C’est drôle parce qu’hier, je me disais justement qu’il faudrait bien que j’apprenne à me déposer, pis cette nuit, j’ai fait un rêve, c’était une commande : j’ai demandé à mon esprit un rêve, des images qui me permettent d’approcher la signification de cette pression intérieure qui m’empêche de m’enraciner deux secondes sur mon plancher de bois franc. C’est une pression, mais c’est weird parce qu’elle me tire vers le haut, pis ça me donne un petit look aérien, je veux dire, c’est vrai que je suis tout le temps échevelée : y’a comme rien à faire!

Dans mon rêve, je faisais des choses banales comme prendre ma douche, m’habiller, manger. Je ne suis plus certaine de l’enchainement des activités, mais je sais qu’elles étaient banales et qu’il n’y avait ni temps, ni espace entre chacune d’entre elles. Mon père était là, tout le temps, mais il ne me parlait pas. Il était juste présent, partout. Moi, je n’étais pas vraiment là. Je me tenais un pied dans le monde, un autre dans un espace créé par de l’anxiété, un ici qui se bat pour être ailleurs.

J’ai souvent dit que le monde était trop petit, que la planète était trop étroite pour qu’on y respire tous les deux en même temps. Il expire, j’inspire : c’est un fait indéniable! Alors y’a personne qui peut me garantir qu’il n’entre pas encore en dedans de moi, comme ça, dans mes narines, dans mes pores de peau, dans mon sang, à mon insu. Faut pas trop que j’y pense parce que ça me fait respirer drôlement. J’attends le plus possible avant l’inspiration pis je prends le strict minimum.

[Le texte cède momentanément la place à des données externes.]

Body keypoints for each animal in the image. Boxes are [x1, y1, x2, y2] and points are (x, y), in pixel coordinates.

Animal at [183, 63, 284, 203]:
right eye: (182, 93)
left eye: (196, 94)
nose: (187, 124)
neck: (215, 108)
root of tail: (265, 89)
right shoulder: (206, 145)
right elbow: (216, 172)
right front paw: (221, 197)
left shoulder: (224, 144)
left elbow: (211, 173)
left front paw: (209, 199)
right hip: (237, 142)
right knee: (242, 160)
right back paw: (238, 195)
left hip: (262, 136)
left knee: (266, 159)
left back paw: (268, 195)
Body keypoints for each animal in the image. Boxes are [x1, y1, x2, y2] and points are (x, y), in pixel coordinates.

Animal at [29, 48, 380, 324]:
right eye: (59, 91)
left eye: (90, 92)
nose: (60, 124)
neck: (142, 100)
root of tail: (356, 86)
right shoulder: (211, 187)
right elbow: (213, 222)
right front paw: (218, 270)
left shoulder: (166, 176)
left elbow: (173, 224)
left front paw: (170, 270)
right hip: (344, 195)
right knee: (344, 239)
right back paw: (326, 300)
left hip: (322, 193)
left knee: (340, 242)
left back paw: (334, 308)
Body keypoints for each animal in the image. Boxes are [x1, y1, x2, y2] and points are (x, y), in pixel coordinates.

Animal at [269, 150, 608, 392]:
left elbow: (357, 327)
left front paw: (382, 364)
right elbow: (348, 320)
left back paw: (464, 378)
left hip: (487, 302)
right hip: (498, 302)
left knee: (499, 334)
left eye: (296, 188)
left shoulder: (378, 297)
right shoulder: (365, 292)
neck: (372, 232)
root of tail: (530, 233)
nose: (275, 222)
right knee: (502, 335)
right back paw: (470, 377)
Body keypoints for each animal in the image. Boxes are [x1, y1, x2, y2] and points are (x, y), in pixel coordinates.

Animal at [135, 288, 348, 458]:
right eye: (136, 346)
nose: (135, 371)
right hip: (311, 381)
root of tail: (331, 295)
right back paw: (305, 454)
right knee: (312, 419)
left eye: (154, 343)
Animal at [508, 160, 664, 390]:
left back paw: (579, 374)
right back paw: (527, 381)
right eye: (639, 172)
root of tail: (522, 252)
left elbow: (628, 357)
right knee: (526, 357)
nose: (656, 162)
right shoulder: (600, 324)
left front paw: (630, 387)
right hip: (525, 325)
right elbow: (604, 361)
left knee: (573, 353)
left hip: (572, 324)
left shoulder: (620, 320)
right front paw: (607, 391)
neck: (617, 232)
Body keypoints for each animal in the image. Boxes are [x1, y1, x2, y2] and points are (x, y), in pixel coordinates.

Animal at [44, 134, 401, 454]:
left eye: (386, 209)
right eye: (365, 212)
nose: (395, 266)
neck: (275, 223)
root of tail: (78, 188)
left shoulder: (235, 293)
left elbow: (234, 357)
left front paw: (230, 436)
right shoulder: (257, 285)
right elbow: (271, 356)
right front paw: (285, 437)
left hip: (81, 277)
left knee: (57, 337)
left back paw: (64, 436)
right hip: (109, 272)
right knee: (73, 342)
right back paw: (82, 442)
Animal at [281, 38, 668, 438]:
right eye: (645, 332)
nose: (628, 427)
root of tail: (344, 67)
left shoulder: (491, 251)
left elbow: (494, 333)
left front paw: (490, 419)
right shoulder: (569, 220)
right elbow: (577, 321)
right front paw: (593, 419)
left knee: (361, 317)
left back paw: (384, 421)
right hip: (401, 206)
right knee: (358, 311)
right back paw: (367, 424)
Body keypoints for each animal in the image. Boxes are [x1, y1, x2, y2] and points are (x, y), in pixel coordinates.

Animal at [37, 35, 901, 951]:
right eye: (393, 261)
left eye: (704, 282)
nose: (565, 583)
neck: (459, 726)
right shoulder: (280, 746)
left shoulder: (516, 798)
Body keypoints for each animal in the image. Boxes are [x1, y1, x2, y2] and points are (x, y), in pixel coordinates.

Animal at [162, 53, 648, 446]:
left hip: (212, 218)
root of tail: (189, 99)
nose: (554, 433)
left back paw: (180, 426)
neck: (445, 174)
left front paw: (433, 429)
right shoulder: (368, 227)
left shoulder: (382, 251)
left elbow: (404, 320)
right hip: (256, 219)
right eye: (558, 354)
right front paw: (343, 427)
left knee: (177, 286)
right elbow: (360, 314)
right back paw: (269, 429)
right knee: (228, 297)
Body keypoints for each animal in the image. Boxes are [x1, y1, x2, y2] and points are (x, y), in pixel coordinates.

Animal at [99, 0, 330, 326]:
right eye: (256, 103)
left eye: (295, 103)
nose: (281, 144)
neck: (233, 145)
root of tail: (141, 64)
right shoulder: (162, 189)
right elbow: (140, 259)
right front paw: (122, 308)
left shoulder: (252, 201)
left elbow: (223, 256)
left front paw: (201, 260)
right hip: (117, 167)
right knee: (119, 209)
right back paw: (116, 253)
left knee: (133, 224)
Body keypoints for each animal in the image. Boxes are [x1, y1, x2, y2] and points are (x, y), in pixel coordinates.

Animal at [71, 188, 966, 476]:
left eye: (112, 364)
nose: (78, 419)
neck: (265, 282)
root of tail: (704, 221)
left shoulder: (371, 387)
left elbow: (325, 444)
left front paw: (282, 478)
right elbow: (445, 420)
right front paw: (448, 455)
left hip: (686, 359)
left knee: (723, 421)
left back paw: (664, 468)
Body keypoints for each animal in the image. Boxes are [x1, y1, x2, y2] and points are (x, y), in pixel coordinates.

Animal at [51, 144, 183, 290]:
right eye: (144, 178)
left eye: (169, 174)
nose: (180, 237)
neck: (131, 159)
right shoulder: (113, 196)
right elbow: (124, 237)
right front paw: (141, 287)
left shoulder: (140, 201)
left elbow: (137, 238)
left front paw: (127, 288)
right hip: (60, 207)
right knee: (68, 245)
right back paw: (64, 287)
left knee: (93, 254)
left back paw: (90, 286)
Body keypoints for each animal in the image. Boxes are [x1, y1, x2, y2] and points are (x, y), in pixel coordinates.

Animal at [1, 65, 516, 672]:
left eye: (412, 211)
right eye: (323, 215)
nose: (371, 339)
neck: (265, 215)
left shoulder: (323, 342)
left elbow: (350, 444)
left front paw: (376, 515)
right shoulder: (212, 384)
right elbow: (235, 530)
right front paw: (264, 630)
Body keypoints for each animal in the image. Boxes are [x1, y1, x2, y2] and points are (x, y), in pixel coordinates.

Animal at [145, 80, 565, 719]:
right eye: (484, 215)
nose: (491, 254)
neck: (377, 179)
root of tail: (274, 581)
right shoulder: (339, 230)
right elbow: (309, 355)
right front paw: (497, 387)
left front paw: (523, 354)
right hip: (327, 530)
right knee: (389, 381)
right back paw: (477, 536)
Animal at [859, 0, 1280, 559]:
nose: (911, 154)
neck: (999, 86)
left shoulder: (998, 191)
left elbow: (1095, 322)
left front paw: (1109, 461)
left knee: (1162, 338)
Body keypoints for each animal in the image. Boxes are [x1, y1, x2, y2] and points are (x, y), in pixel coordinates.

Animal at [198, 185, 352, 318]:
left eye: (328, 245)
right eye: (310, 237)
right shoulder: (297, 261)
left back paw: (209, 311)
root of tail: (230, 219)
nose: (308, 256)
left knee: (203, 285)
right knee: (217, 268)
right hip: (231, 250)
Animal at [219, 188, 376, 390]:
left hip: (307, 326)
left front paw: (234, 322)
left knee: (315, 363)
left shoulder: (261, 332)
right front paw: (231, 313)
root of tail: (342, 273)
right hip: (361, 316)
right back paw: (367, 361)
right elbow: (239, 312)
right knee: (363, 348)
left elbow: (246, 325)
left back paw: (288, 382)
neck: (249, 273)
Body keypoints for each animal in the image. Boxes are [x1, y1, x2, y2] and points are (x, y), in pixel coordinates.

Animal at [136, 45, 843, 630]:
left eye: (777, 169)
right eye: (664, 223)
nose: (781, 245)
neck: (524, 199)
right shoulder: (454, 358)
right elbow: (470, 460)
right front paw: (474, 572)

MAIS Y VAS-TU MOURIR, CALICE?

que je me dis à bout de souffle. Les meilleurs pères passent leur temps à mourir, mes amies sont tristes, pis moi, l’effrontée, je les envie, pis moi, la sans-cœur, j’attends, j’attends pis j’attends que l’air du monde se libère pour prendre une grande respiration. Mais il paraît que RIEN NE SE PERD, RIEN NE SE CRÉE, non mais tu parles d’une MARDE INTERSIDÉRALE cet univers! On n’est JAMAIS débarrassé, mais j’attends au cas où parce que je me dis que même Lavoisier peut se tromper.

On raconte que la maladie mentale, c’est l’attente. Je dois être folle en crisse! Je veux dire, j’attends encore pour venir au monde, je fais la file dans les limbes pour mon baptême. Oh, j’apprends plein d’affaires en attendant! Je veux TOUT savoir, TOUT comprendre, TOUT expérimenter. DROP THE SKY, je veux dire, penses-tu sérieusement que je m’arrête à l’atmosphère où y’a plein d’air usé par mon père?

ANDROMEDA_IS_63517

Il s’est approprié le monde qui ne fait que lui répondre gentiment, tout le temps, mais j’ai quand même la vie, fuyante, exaspérante, comme TROP GRANDE parce que je ne lui ai pas encore trouvé d’endroit défini. Ah! Sauf peut-être les bois. C’est vrai, il ne connaît rien à ces lieux où je n’attends pas! Ça fait qu’Andromède pis les bois, ils sont à MOI!